C’est cet espace qui accueillit en 1938 le squelette de la baleine après quelques pérégrinations. En effet, le cétacé s’échoua en janvier 1885 sur la plage de Lang rune sur mer, de l’autre côté de la douvette, aussi appelée Capricieuse, ce petit ruisseau qui sépare les deux communes. Mais une baleine qui s’échoue n’appartient pas au propriétaire du terrain. Elle appartient au ministère de la marine. Or ce dernier la revendit à la ville de Caen qui la fit examiner au laboratoire maritime de Luc sur Mer. Son squelette fut ensuite exposé dans l’église du Vieux Saint-Sauveur, avant d’être déplacée, car trop encombrante, vers le jardin des plantes sous un abri construit exprès.
Puis dans les années 1930, la ville de Caen choisit de s’en séparer. C’est Pierre Laurent, alors maire de Luc sur Mer, qui accepta de la récupérer. Et c’est ainsi que, depuis 1938, le squelette de ce gigantesque animal est installé dans le parc municipal. En 1966, fut créée la confrérie des chevaliers de la baleine, pour honorer l’incroyable cétacé. L’an prochain, elle célébrera ses cinquante ans.

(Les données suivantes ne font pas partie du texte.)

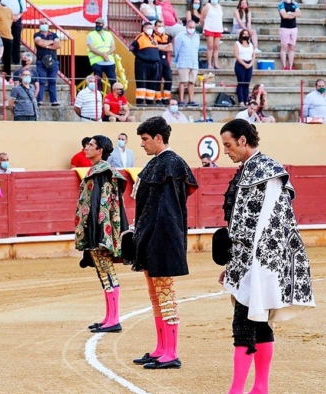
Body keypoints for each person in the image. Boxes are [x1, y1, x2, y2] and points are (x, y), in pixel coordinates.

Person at [216, 119, 314, 394]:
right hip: (245, 261)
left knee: (244, 325)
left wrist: (256, 269)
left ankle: (237, 390)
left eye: (228, 144)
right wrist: (232, 263)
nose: (226, 151)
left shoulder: (268, 172)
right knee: (258, 324)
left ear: (243, 141)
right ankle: (260, 388)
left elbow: (271, 226)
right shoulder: (249, 170)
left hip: (259, 262)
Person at [131, 116, 198, 370]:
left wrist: (157, 240)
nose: (142, 144)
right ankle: (161, 348)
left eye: (145, 139)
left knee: (166, 296)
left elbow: (168, 211)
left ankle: (172, 352)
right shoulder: (159, 163)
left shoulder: (171, 163)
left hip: (161, 239)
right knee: (156, 297)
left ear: (159, 138)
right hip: (151, 238)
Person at [75, 135, 129, 334]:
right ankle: (109, 317)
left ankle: (114, 318)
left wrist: (99, 233)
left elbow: (102, 204)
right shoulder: (100, 171)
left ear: (100, 150)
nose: (87, 147)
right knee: (102, 271)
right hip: (99, 228)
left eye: (91, 145)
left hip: (100, 229)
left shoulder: (102, 172)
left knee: (107, 271)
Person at [130, 22, 160, 106]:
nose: (150, 30)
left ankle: (149, 101)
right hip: (142, 64)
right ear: (144, 29)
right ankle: (140, 102)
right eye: (148, 28)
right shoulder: (140, 37)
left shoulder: (153, 37)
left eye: (151, 28)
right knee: (142, 82)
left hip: (154, 64)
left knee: (152, 83)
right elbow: (131, 48)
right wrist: (140, 56)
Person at [173, 20, 200, 107]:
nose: (191, 29)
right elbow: (176, 49)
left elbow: (196, 49)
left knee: (192, 82)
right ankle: (181, 100)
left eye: (193, 27)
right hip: (183, 62)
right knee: (183, 81)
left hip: (194, 62)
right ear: (186, 27)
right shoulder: (180, 36)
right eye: (190, 27)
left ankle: (191, 100)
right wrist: (178, 60)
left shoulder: (197, 36)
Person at [34, 23, 60, 106]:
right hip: (41, 61)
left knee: (52, 81)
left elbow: (58, 45)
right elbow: (39, 43)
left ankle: (54, 101)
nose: (44, 24)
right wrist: (52, 42)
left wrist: (46, 45)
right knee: (41, 81)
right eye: (42, 23)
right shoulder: (37, 34)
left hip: (53, 61)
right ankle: (39, 101)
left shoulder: (54, 34)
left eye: (45, 23)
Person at [87, 18, 116, 91]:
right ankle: (98, 99)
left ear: (103, 25)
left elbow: (113, 47)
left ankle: (113, 99)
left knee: (113, 81)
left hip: (109, 62)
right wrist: (103, 55)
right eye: (96, 23)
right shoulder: (91, 34)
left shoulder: (109, 34)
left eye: (99, 24)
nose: (97, 25)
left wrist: (106, 54)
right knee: (97, 82)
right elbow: (92, 48)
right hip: (97, 62)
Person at [153, 20, 173, 105]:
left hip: (165, 60)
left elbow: (170, 48)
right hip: (157, 59)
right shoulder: (152, 36)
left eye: (162, 26)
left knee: (169, 78)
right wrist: (165, 46)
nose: (161, 27)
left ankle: (166, 98)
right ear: (155, 27)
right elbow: (154, 47)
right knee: (158, 79)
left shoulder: (166, 37)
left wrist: (160, 46)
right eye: (159, 26)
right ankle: (158, 99)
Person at [234, 29, 255, 106]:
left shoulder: (251, 44)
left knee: (247, 83)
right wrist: (244, 64)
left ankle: (246, 101)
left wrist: (250, 64)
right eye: (244, 34)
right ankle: (241, 101)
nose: (246, 35)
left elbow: (253, 55)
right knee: (241, 83)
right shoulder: (237, 43)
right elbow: (236, 55)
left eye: (247, 34)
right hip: (240, 64)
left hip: (249, 64)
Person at [200, 0, 223, 70]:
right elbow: (201, 18)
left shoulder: (220, 7)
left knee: (216, 47)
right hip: (209, 29)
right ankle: (209, 64)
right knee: (210, 47)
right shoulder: (207, 6)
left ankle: (215, 63)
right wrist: (204, 27)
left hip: (218, 29)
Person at [278, 0, 300, 70]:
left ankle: (290, 66)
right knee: (284, 47)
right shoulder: (281, 4)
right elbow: (284, 15)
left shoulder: (294, 3)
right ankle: (284, 66)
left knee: (292, 47)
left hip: (293, 28)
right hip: (285, 28)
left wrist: (289, 14)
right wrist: (294, 14)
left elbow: (299, 13)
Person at [7, 0, 25, 66]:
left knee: (16, 40)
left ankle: (16, 61)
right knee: (6, 40)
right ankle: (6, 60)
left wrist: (17, 17)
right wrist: (11, 17)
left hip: (17, 18)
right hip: (5, 18)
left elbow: (23, 8)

Aujourd’hui, comme alors, de nombreux touristes lui rendent visite, mais rares sont ceux qui, comme moi et Bernadette, accompagnées d’Annick et Nicole, ont eu la chance de pénétrer dans ses entrailles….
Nous avons ainsi pu toucher ses énormes côtes, son sternum démesuré, son rostre et ses fanons, puis ses immenses vertèbres.

Un grand merci à Annick Noël pour l’organisation de cette sortie particulièrement agréable et enrichissante. Merci également à Nicole Bloquel d’avoir partagé avec nous sa science des arbres et à Francis Bénard pour nous avoir transmis ses connaissances de la baleine. Enfin, pour ceux qui souhaiteraient en savoir un peu plus sur l’histoire de Luc-sur-Mer et des Lutins, n’hésitez pas à vous procurer le livre de Pascal Lamy, « Luc au fil du temps ».

Rédigé par Emmanuelle Gousset, le 28 août 2015.